Analysis and Suppression of Slotting and Cross-Coupling Effects on Current Control in PM Synchronous Motor Drives

Abstract

This paper proposes a d–q cross-coupling current controller for permanent magnet synchronous motor (PMSM) drives. Slotting and cross-coupling effects in PMSMs cause the effective air-gap length to vary with the rotor angle and distort the distribution of the air-gap flux. Such distortions have a significant influence on the current control by changing the relationship between the stator currents and voltages. To investigate their effects, a d–q model is established in this paper, which is suitable for describing the voltage characteristics of the actual PMSMs.
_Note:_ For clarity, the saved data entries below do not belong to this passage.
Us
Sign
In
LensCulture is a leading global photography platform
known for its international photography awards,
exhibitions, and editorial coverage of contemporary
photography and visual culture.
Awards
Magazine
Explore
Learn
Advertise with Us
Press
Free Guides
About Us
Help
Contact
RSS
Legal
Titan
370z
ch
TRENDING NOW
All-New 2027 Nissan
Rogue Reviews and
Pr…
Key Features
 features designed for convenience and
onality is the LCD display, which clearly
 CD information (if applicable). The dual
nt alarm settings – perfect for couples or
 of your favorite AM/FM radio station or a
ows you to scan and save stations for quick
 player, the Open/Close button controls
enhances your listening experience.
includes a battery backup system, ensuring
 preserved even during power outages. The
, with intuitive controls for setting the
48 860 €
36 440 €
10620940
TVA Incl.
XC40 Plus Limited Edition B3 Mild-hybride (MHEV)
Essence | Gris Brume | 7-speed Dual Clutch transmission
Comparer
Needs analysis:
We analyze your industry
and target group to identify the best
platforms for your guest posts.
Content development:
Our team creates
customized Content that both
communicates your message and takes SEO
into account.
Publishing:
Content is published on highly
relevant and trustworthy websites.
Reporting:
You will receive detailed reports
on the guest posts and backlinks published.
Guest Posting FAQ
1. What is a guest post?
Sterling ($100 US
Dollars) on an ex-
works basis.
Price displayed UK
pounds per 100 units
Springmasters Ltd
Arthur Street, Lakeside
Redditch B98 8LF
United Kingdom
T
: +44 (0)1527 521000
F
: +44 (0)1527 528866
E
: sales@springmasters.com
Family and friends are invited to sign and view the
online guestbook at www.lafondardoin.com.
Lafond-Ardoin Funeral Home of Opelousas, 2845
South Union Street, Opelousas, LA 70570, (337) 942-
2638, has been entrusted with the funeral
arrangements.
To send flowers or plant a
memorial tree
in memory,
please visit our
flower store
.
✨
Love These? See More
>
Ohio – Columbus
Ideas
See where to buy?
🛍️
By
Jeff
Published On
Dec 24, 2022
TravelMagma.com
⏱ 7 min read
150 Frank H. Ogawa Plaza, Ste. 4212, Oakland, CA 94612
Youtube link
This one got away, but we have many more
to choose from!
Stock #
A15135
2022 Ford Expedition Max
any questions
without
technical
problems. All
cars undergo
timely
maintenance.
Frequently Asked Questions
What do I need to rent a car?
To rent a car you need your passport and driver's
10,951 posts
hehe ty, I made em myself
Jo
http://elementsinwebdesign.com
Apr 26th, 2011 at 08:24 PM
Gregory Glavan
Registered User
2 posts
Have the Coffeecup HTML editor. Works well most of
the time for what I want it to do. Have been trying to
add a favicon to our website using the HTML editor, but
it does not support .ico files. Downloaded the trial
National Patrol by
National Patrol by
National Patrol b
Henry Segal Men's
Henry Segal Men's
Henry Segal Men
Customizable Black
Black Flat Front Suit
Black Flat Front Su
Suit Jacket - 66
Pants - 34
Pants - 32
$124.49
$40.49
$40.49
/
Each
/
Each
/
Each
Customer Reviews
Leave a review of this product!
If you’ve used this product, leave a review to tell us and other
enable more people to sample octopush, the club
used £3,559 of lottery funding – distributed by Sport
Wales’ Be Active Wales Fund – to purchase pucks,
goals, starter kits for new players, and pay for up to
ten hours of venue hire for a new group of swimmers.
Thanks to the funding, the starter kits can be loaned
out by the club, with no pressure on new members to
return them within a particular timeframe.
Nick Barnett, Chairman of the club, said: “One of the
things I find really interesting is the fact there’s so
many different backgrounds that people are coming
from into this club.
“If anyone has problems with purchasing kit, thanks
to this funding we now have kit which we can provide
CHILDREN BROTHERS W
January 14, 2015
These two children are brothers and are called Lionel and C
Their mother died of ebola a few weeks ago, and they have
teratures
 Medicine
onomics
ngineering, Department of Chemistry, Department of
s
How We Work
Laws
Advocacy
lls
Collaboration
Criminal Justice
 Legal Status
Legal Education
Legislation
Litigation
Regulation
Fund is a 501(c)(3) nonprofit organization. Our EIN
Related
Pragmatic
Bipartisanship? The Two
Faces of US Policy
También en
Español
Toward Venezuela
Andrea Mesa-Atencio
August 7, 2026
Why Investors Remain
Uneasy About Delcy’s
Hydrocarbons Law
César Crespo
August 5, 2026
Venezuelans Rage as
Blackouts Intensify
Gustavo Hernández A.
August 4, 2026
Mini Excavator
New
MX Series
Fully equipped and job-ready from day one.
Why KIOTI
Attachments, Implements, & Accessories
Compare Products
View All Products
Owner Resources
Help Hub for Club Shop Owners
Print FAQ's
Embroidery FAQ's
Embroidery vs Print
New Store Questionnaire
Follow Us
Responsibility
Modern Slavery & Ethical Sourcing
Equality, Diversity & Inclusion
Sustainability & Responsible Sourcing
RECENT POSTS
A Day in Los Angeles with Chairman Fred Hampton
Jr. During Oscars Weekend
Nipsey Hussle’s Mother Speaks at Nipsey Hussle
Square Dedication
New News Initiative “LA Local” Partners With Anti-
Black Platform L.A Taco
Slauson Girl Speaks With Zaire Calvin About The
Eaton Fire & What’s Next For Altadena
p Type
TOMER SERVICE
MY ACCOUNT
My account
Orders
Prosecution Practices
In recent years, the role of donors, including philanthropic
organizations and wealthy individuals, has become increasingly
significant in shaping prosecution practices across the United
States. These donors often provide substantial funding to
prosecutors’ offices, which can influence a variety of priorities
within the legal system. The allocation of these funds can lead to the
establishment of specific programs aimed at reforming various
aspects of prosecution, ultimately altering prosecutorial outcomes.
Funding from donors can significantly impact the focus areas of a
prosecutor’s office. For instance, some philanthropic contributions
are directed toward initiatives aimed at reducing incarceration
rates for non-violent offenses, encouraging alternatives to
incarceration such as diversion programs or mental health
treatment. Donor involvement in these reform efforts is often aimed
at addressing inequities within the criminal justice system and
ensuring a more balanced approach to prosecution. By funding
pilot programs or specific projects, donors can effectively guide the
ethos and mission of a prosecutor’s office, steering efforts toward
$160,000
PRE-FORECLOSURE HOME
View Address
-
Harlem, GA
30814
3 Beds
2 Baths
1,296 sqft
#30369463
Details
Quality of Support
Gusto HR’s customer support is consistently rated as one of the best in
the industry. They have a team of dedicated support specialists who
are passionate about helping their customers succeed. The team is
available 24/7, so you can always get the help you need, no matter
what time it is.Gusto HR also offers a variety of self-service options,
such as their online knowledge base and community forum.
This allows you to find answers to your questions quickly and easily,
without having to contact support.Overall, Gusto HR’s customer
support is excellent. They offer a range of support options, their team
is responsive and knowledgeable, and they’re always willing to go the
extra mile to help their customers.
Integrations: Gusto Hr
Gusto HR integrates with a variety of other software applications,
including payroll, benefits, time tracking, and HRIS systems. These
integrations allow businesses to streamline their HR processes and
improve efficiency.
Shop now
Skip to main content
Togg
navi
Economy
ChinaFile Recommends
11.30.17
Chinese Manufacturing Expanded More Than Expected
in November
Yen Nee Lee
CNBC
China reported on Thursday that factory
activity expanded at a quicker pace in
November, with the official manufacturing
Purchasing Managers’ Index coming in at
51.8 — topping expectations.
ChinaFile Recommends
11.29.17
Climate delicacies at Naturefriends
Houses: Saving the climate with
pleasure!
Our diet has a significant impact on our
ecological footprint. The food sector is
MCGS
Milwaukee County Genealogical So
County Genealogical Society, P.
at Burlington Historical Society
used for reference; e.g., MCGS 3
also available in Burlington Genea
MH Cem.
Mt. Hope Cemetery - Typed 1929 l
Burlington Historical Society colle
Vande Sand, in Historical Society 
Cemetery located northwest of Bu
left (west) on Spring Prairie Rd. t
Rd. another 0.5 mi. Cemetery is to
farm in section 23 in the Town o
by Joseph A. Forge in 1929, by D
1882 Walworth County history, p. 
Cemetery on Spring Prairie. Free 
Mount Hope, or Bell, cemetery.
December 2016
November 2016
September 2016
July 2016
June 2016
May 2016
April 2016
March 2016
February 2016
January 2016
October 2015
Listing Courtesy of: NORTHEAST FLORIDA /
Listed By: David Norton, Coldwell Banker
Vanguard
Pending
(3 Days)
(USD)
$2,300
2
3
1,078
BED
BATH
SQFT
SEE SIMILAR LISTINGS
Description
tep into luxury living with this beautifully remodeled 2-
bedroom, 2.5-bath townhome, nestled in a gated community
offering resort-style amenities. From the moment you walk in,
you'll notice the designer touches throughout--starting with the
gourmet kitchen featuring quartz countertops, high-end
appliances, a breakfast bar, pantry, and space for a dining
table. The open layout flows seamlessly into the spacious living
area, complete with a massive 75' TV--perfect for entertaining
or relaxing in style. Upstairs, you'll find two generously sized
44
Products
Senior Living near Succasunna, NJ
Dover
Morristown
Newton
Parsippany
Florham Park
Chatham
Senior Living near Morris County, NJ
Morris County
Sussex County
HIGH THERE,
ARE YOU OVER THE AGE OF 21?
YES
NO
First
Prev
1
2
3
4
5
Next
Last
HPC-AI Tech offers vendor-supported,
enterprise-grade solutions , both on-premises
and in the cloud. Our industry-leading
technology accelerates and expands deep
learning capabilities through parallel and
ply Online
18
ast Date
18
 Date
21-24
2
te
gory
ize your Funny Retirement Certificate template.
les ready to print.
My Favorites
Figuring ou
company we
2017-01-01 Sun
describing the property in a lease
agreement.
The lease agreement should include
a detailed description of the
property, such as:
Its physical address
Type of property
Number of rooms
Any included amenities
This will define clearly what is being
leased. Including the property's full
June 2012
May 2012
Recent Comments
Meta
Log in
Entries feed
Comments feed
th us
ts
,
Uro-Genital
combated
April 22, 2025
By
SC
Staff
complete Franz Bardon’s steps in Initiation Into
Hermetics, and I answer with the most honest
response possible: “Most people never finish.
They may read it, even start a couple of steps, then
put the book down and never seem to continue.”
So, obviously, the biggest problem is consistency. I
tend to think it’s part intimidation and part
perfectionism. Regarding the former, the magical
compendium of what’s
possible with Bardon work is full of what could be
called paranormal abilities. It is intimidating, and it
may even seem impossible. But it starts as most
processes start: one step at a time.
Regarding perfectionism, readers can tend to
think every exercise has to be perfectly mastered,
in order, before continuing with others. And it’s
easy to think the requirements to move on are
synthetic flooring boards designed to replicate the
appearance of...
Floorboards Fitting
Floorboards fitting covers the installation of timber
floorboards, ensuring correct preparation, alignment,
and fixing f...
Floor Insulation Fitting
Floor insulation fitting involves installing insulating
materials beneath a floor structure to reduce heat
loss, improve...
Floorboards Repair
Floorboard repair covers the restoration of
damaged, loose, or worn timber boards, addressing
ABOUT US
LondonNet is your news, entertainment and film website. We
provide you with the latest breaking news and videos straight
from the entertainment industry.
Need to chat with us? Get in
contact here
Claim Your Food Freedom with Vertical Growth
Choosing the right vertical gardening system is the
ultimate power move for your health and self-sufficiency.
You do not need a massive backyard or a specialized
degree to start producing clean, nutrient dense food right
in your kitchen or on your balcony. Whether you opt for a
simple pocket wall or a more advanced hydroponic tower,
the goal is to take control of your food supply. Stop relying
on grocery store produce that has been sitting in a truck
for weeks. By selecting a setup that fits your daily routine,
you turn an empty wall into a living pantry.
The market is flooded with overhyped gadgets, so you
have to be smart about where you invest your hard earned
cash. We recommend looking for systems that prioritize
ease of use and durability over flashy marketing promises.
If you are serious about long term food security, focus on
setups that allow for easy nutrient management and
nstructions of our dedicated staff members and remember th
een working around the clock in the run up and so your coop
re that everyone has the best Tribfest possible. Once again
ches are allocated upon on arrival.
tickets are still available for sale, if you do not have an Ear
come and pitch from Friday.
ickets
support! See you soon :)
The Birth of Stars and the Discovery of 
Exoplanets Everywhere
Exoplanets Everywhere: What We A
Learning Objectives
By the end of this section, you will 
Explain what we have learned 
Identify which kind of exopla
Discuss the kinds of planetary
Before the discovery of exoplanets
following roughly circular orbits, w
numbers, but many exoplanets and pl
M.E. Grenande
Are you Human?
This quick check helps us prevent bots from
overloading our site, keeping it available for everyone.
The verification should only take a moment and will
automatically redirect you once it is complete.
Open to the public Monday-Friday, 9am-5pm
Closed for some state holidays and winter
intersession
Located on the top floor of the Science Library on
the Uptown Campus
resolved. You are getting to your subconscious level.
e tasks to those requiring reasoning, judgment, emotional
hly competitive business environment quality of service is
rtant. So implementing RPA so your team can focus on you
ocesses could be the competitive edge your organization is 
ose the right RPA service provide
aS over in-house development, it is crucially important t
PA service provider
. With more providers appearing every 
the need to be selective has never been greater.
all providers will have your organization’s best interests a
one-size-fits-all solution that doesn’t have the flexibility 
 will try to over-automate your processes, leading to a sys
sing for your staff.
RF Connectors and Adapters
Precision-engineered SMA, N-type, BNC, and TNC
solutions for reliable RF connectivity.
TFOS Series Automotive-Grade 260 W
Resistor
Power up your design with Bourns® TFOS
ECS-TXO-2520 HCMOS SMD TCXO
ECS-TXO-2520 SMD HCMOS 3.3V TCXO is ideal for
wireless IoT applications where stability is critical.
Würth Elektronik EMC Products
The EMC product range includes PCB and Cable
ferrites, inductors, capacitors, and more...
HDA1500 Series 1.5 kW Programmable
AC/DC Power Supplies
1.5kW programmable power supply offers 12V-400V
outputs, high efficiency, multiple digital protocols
The model contains the angle-dependent parameters, the cross-coupling inductance between d–q axes, and the q -axis permanent magnet flux linkage, unlike the ideal d–q model. The transfer function matrix from the d–q currents to d–q voltages of PMSM is newly derived from the model. Based on that, the current controller with the feedback and feedforward terms of 2-by-2 matrix is proposed. It is designed so that the independent gains are in low-pass filter forms and the coupling control gains are zero with eliminating interference between d–q axes. The proposed controller contributes to providing the stable control performance by canceling the slotting and cross-coupling effects. The performance of the proposed current controller is verified by experimental results.